At my previous gig we had forked Rez internally and someone in my old team had implemented a dynamic virtualenv manager so that when we ran rez-env we could not just pass along rez package names but pip package names. It complicated things a bit, but it was immensely useful because it meant you could easily autodeploy anything from pypi that already existed in the opensource universe without having to repackage it as Rez packages (that we would then forget to keep up with / automate the deployment of.) -- There was a rez-pip command in legacy Rez that would convert a pip package to a rez one, but it had a huge downside at the time that it didn't track dependencies so you had to go and generate rez packages manually for all dependencies and it got really tiresome. (Was that ever fixed in legacy or bleeding-rez?)

ps: Sorry for the crazy-long response. lol

mottosso commented 3 years ago

What I'm saying is you can share packages across your conda environments and the data will only exist once on disk per package version.

Ah, I see. That must have been where I got things wrong. I could have sworn it created unique (and huuge) environment each time I set one up, that was my main reason for never looking in that direction again.

the second install of the maya-2020 pkg is relatively instant as it just hardlinks from the "install cache" since it was already deployed in that system before

Ah ok hold on now, so it does produce a copy of the environment?

I'm not particularly interested in whether the copy are real or hard links; that's a looooot of files to copy. And when are they deleted? Also, what's "relatively"? Hardlinking 1,000 files (from e.g. a NumPy install) is still several seconds of 100% locking up your drive and setting off your Windows Defender to scan through each one, another 100% CPU. For every package. :OO I don't see how that is practical.

see conda clean --help

Yikes.

By the way, does your bleeding-rez variant formalize a way of local-deploying files of a Rez pkg for specific packages only? I didn't look very deeply but if it can do this out of the box, that's awesome.

bleeding-rez dosn't, but the rez-localz package does. Packages are self-contained, so it's literrally a copy of one folder to another. What that package does is just copy the packages Rez resolves for you.

Legacy Rez --- (and maybe bleeding-rez? not sure) -- insists on having a network share where packages live and are sourced from at all times. The path must always exist.

No that's not true. Rez, like Python's PYTHONPATH, searches for a package in a list of paths until it finds it.

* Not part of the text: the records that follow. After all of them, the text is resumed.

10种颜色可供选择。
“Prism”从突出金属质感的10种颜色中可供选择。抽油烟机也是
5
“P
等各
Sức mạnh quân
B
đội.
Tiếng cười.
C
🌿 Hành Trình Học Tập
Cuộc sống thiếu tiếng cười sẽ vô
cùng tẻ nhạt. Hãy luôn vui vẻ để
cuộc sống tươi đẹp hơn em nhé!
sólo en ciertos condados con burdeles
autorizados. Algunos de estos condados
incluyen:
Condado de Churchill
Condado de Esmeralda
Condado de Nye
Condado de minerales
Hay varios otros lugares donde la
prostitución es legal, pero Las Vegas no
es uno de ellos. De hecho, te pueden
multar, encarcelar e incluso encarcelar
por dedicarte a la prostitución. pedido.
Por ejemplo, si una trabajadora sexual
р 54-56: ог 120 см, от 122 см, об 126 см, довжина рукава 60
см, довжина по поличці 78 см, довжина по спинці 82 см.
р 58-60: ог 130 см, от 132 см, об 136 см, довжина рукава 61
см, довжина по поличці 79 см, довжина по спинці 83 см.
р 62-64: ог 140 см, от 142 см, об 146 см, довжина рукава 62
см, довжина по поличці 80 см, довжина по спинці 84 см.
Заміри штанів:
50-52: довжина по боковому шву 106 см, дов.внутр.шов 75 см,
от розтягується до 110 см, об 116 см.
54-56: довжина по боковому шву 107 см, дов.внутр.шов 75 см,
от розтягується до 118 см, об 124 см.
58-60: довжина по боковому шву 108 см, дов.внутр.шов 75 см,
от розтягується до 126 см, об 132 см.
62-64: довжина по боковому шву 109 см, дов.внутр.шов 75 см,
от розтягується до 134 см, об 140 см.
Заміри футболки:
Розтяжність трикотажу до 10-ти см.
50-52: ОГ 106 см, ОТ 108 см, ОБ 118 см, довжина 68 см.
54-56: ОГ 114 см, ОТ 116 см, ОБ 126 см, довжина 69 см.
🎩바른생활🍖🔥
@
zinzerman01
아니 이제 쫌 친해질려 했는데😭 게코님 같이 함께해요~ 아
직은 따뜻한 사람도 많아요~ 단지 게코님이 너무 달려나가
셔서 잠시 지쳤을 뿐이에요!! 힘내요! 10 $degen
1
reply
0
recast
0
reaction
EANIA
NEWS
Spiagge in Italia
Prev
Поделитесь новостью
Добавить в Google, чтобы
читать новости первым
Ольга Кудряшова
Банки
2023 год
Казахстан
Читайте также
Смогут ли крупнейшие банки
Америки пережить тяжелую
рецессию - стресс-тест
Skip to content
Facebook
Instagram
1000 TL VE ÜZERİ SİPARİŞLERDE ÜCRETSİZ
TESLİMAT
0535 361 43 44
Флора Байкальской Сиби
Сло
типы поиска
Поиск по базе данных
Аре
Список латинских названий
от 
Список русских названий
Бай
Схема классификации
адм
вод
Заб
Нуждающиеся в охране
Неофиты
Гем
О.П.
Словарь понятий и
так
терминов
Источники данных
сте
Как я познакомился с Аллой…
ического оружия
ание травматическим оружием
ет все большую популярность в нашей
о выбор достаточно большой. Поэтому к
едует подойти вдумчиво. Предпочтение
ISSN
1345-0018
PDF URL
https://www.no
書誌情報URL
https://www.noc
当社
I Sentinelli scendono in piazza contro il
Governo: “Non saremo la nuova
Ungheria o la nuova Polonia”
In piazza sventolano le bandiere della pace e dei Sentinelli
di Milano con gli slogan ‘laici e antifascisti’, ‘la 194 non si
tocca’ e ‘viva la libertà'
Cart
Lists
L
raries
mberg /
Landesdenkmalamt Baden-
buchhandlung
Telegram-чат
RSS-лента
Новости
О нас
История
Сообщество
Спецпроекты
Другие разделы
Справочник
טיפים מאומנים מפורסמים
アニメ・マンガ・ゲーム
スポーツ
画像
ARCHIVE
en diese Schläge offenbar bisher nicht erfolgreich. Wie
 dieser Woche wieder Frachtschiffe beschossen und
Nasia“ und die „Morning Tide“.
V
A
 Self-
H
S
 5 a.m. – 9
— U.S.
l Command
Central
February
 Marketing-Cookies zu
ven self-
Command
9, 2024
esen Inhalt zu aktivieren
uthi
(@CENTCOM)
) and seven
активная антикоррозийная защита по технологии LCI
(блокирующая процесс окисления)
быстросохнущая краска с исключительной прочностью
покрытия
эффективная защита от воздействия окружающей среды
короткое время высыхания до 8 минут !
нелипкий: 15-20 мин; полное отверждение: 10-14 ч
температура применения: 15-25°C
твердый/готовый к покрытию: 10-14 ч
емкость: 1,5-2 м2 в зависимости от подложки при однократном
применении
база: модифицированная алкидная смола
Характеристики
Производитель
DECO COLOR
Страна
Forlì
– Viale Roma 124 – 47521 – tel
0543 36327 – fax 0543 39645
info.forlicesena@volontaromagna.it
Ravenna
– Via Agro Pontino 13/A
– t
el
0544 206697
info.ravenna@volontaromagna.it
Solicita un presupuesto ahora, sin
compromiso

If a package is usually on \\network\package but that path isn't available, it'll search the next path, such as a local cache c:\mybackup\package. Both bleeding and vanillay Rez does that. rez-localz builds on that idea. Copying things from one of those locations onto your local drive.

I would looooooove for Rez (or bleeding-rez ;)) to formalize a way of exposing a thirdparty package repository over HTTPS so you could just install packages from the internet as easily as people can distribute stuff in PyPi to pip-install straight, or how you can pip-install directly from a git repo url that has a pip-friendly setup.py file in it.

I actually started having a look at this, there's a lot of promise there, and much low hanging fruit. At the moment, there are two steps, (1) clone a prepared package off of GitHub/GitLab and (2) call build install on it. Those two could be combined, along with just documenting that "hey, you should upload to GitHub". Then we could just put all of them in one big list, like Scoop and even Conda, and there's the centralised package manager. :D

ps: Sorry for the crazy-long response. lol

Hah, no problem. :) I enjoy thinking about this problem. In any case, you've got the better understanding of Conda. If you type something up, I'd be happy to replace my definition of it in the README.